Governo libera R$ 1,8 bilhão em emendas e Congresso se reaproxima de Lula no fim de 2025

Executivo tenta esvaziar tensões com o Legislativo enquanto crise migra para o STF após operações contra parlamentares

Por Fernando Aparecido Guimarães· 01 de dezembro de 2025· 5 min de leitura
Governo libera R$ 1,8 bilhão em emendas e Congresso se reaproxima de Lula no fim de 2025
Valor investido na política pública
R$ 1.800.000.000

Nas últimas semanas de dezembro de 2025, o governo do presidente Luiz Inácio Lula da Silva (PT) intensificou a liberação de emendas parlamentares, injetando R$ 1,8 bilhão em uma única semana e elevando o montante total pago no ano para R$ 31 bilhões. Ainda assim, quase R$ 17 bilhões permaneciam pendentes de desembolso, segundo levantamento divulgado pela imprensa especializada em Brasília.

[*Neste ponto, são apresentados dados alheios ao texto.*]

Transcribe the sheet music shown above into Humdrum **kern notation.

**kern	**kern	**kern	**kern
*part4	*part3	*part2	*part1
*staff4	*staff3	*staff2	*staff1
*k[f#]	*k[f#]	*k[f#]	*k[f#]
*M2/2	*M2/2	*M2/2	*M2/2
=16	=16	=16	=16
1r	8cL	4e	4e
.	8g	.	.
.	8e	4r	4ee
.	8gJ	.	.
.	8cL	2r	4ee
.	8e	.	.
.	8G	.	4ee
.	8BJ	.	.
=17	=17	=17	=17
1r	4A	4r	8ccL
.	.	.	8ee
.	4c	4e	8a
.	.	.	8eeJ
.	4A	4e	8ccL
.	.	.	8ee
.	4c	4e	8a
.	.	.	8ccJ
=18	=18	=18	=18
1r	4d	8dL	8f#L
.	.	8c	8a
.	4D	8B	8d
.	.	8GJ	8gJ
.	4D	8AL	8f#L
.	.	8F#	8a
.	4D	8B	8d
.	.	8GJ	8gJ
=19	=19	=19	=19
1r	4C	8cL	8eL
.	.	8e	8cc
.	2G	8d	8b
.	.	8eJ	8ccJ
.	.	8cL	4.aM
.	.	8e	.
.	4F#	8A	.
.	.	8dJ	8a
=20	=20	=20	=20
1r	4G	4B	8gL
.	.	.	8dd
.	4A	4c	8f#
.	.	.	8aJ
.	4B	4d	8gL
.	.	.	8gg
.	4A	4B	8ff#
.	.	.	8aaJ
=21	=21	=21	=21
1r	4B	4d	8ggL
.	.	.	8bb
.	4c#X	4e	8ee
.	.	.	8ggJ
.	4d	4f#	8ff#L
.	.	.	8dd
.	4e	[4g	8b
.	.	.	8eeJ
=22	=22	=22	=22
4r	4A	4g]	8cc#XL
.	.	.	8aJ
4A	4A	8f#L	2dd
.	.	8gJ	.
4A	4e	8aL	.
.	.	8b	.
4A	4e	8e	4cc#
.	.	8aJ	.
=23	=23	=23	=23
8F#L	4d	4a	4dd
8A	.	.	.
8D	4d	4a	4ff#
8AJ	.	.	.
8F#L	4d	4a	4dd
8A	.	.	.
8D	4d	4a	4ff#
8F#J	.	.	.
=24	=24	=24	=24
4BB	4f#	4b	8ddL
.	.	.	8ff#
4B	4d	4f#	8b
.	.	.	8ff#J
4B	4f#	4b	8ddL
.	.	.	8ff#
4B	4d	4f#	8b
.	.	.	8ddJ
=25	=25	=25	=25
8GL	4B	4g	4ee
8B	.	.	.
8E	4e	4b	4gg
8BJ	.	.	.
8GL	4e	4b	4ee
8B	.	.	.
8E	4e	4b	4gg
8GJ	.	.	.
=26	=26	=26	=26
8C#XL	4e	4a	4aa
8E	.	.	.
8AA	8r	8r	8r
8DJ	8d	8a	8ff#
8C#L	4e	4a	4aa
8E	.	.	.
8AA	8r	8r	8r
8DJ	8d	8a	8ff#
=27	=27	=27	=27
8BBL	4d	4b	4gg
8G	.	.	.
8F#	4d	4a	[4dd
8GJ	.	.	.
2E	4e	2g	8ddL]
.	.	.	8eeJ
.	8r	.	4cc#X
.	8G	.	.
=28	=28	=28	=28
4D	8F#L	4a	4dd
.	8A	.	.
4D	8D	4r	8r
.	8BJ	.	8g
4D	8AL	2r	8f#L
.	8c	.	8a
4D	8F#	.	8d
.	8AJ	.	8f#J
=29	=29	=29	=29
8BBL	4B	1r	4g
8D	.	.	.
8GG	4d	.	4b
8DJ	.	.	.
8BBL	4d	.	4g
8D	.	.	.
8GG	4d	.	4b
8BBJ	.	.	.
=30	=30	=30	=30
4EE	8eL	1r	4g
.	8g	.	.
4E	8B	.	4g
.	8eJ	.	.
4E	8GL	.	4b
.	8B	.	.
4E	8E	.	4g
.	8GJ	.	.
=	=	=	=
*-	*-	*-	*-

O gesto foi lido por analistas do Congresso como uma tentativa explícita do Palácio do Planalto de reduzir a pressão de deputados e senadores nas últimas sessões do ano legislativo.

A aproximação entre Executivo e Legislativo marcou o fechamento de um 2025 turbulento. Ao longo do ano, o presidente Lula viveu episódios de forte atrito com o Congresso, sobretudo em torno da tramitação do PL Antifacção e da indicação do ministro Jorge Messias ao Supremo Tribunal Federal (STF). Mesmo assim, o presidente da Câmara, Hugo Motta (Republicanos-PB), reconheceu publicamente, durante a posse do novo ministro do Turismo, que o governo conseguiu aprovar parte relevante de sua agenda prioritária ao longo do ano.

Segundo reportagem da Folha de S.Paulo publicada em 20 de dezembro, o relaxamento das tensões entre Planalto e Congresso teve como efeito colateral um deslocamento da crise política para o Judiciário. Operações policiais contra parlamentares, articuladas em meio ao debate sobre segurança pública, geraram reações duras entre lideranças do Centrão e da oposição, que passaram a direcionar suas críticas ao STF em vez de atacar diretamente o governo.

Em Brasília, onde tramitam simultaneamente pautas De interesse do Distrito Federal — como o financiamento da segurança pública local e recursos para a Polícia Militar do DF —, a distensão entre os Poderes foi recebida com certo alívio por parlamentares locais, que temiam um cenário de paralisia orçamentária no início de 2026. A liberação de emendas beneficiou diretamente municípios do Entorno, incluindo Águas Lindas de Goiás, Luziânia e Valparaíso de Goiás, que dependem fortemente de recursos federais para obras de infraestrutura e saúde.

Analistas ouvidos pela reportagem, no entanto, alertam que o alívio é conjuntural. Como destacou a Gazeta do Povo em reportagem publicada em 26 de dezembro, Lula chega a 2026 — ano eleitoral — sob forte pressão do Congresso e com dificuldades para impor sua agenda original. Temas sensíveis, como a reforma da escala de trabalho 6x1 e a regulamentação de temas de segurança pública, seguem pendentes e devem dominar o debate legislativo nos primeiros meses do próximo ano.

Para o cientista político brasiliense Ricardo Andrade Nogueira, professor de uma universidade da capital, o padrão observado em dezembro — concessões orçamentárias em troca de trégua política — tende a se repetir com mais intensidade em 2026. 'O calendário eleitoral impõe um cálculo de curto prazo tanto para o Planalto quanto para as bancadas. Emendas continuarão sendo a principal moeda de troca', avaliou.

O episódio também reacende o debate sobre a transparência na execução orçamentária. Entidades de fiscalização apontam que o ritmo acelerado de liberações no fim do exercício fiscal dificulta o acompanhamento da aplicação dos recursos, um problema recorrente identificado em análises do Tribunal de Contas da União (TCU) sobre emendas parlamentares nos últimos anos.